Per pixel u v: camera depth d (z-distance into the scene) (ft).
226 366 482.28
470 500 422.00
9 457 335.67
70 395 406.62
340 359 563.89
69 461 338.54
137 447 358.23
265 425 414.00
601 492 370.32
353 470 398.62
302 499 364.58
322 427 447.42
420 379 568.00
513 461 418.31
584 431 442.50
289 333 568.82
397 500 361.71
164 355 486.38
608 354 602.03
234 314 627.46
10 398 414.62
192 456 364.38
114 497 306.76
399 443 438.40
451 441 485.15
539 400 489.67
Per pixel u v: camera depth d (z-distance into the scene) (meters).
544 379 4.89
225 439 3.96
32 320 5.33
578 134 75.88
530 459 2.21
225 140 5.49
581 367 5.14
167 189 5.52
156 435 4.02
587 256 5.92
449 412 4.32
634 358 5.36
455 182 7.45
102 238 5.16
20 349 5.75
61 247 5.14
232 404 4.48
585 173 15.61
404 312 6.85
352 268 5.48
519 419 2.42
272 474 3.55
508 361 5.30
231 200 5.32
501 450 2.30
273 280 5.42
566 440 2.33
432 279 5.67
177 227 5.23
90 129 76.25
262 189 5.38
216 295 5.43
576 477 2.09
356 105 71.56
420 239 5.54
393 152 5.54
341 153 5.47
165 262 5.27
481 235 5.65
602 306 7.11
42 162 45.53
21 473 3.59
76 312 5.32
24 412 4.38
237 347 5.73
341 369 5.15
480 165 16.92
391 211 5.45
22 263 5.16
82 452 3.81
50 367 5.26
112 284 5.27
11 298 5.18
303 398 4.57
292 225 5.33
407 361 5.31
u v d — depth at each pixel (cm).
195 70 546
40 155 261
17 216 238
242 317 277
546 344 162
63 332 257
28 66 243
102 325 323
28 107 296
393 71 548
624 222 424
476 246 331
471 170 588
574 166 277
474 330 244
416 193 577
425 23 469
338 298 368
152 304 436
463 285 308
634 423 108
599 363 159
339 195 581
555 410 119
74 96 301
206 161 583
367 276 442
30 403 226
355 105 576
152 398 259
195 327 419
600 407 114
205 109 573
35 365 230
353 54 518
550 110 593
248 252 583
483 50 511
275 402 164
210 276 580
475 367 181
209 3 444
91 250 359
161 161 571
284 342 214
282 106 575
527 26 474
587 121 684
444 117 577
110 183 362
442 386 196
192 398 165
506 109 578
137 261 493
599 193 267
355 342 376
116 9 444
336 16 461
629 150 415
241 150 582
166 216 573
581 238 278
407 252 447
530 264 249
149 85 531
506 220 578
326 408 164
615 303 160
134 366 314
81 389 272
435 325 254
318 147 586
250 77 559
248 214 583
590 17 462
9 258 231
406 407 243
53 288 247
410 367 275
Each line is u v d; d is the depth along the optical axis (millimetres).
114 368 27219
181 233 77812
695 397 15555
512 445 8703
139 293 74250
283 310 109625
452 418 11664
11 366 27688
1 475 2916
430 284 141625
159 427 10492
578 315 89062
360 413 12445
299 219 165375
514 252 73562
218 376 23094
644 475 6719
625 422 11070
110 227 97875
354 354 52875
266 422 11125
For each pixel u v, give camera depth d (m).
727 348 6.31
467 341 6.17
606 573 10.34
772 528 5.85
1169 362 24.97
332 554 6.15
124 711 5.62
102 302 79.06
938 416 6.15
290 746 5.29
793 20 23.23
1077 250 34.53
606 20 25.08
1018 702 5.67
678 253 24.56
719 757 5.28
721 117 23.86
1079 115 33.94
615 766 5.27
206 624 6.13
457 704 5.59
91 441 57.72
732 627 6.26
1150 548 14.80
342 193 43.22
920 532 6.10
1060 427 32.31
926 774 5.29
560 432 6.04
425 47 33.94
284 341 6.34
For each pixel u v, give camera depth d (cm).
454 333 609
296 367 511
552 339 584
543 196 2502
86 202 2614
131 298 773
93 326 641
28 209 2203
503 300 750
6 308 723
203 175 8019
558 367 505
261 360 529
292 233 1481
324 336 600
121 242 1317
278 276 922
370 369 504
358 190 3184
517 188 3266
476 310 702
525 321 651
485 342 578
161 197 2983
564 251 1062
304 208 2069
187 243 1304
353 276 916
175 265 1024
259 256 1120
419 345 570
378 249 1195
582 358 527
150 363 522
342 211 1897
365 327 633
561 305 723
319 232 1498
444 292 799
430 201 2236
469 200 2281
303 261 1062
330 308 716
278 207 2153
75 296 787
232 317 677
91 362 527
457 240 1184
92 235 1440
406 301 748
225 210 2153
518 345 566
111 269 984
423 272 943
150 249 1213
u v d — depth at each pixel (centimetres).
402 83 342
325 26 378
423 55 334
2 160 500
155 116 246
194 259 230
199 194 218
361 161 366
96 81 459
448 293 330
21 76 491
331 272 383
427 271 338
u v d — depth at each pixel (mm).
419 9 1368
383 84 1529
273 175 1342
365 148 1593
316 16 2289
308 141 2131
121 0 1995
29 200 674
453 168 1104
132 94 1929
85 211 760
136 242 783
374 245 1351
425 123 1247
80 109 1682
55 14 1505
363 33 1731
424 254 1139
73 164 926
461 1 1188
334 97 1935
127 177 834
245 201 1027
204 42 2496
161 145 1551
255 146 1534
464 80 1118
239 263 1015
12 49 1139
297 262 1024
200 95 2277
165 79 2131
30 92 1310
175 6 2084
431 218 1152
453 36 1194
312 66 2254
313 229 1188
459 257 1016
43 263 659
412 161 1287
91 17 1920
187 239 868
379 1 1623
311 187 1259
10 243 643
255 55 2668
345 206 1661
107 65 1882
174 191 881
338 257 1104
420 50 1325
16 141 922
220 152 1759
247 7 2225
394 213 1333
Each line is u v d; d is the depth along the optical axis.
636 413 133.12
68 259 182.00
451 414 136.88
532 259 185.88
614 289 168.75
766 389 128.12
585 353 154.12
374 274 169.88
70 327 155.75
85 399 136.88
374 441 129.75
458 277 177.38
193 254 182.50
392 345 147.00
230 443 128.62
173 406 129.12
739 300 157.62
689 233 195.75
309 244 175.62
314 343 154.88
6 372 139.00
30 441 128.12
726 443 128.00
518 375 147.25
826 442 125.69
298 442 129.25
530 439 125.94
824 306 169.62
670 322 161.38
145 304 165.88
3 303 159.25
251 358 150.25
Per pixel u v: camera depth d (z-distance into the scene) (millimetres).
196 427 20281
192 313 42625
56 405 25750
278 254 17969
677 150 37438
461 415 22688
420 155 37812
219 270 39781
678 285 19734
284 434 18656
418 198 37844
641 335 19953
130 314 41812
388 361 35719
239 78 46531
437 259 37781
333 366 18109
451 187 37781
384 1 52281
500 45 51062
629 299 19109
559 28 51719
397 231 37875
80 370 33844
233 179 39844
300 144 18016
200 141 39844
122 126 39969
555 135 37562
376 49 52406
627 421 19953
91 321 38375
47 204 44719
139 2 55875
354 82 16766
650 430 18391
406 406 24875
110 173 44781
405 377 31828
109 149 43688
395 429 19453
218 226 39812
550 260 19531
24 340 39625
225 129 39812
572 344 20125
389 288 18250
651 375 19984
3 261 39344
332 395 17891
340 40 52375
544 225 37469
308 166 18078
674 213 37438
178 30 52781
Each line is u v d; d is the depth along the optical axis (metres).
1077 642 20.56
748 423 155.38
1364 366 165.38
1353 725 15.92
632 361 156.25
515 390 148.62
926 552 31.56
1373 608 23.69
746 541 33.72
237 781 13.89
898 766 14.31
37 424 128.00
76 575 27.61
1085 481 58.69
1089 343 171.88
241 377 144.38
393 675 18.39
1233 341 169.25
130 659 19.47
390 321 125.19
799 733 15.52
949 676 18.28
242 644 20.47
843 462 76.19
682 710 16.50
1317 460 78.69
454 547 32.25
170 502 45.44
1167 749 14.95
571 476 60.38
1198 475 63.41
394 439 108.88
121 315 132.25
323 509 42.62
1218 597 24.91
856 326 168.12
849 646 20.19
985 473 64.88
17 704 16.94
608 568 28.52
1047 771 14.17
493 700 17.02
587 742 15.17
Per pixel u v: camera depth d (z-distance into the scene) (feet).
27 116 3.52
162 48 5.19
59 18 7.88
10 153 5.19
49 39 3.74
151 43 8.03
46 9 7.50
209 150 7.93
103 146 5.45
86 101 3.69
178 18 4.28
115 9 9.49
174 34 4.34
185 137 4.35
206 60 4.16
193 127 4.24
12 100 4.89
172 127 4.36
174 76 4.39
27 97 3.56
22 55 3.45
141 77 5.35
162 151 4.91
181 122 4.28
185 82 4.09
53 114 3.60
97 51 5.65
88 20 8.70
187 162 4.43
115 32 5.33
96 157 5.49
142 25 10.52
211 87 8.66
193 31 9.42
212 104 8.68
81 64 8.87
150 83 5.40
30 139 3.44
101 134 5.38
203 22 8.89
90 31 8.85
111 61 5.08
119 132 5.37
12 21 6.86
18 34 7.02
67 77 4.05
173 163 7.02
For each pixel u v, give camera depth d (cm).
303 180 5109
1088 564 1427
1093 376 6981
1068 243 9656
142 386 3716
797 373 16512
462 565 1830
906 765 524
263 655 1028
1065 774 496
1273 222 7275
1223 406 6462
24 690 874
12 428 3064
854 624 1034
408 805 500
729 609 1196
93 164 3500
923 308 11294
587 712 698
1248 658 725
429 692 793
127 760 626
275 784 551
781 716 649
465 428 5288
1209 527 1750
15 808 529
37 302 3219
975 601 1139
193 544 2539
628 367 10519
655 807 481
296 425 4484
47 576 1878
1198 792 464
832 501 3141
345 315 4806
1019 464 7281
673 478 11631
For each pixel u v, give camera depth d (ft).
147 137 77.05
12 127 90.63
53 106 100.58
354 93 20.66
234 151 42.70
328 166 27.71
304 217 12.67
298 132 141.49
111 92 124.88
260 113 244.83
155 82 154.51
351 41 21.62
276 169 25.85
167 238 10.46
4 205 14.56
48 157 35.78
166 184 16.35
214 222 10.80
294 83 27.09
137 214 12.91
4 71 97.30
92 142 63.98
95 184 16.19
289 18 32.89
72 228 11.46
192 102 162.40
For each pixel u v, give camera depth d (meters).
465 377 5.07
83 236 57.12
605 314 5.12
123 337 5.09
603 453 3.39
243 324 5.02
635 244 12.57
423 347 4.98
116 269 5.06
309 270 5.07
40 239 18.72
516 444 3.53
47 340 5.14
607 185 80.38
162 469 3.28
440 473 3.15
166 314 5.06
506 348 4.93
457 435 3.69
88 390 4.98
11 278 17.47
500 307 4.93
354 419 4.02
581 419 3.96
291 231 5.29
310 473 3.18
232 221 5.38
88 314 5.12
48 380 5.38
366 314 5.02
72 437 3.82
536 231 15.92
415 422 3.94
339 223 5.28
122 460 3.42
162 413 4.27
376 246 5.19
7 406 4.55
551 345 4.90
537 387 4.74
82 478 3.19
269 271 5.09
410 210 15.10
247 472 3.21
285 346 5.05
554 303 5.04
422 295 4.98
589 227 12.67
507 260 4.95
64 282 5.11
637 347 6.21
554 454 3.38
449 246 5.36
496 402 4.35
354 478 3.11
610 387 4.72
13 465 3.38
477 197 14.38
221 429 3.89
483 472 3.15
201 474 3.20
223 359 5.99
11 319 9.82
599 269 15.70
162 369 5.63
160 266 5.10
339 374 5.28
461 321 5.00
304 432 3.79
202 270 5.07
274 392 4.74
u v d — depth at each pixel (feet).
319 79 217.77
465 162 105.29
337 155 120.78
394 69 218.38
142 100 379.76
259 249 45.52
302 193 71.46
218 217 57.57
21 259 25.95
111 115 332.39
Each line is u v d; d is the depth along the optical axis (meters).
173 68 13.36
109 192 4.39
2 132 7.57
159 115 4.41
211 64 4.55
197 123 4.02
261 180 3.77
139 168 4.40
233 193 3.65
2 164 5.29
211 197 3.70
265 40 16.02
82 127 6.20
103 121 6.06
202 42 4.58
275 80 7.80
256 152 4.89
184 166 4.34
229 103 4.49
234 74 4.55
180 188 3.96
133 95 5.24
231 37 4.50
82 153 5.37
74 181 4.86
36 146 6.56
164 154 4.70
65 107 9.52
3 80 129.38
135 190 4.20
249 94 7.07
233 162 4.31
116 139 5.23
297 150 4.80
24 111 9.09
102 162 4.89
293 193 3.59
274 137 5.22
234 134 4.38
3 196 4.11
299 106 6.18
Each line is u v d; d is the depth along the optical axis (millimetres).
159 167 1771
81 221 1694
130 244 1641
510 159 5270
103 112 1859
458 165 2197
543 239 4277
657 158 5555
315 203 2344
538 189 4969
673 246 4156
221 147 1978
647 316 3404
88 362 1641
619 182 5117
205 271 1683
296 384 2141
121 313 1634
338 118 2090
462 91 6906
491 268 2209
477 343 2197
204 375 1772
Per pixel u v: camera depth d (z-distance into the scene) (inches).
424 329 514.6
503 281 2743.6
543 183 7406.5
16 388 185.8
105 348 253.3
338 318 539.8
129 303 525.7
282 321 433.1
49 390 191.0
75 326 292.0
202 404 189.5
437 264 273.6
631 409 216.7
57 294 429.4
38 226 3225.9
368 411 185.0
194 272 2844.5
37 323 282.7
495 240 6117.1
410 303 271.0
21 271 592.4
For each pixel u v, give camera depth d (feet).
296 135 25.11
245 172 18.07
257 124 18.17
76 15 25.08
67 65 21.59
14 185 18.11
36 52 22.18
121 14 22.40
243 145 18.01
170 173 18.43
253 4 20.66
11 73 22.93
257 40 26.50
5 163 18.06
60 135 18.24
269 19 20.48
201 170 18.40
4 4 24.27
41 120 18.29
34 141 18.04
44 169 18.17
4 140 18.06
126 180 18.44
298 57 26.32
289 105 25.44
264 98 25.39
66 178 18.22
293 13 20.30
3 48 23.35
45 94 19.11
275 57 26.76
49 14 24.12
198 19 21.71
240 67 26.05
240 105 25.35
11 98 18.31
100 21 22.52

============================================================

**Exercise prompt**: Beginning at the line above that contains "331 272 383", return each line exactly through the line that contains "394 213 1333", and no others.

**Completed task**:
331 272 383
427 271 338
u v d — depth at each pixel (mm).
419 9 1368
383 84 1529
273 175 1342
365 148 1593
316 16 2289
308 141 2131
121 0 1995
29 200 674
453 168 1104
132 94 1929
85 211 760
136 242 783
374 245 1351
425 123 1247
80 109 1682
55 14 1505
363 33 1731
424 254 1139
73 164 926
461 1 1188
334 97 1935
127 177 834
245 201 1027
204 42 2496
161 145 1551
255 146 1534
464 80 1118
239 263 1015
12 49 1139
297 262 1024
200 95 2277
165 79 2131
30 92 1310
175 6 2084
431 218 1152
453 36 1194
312 66 2254
313 229 1188
459 257 1016
43 263 659
412 161 1287
91 17 1920
187 239 868
379 1 1623
311 187 1259
10 243 643
255 55 2668
345 206 1661
107 65 1882
174 191 881
338 257 1104
420 50 1325
16 141 922
220 152 1759
247 7 2225
394 213 1333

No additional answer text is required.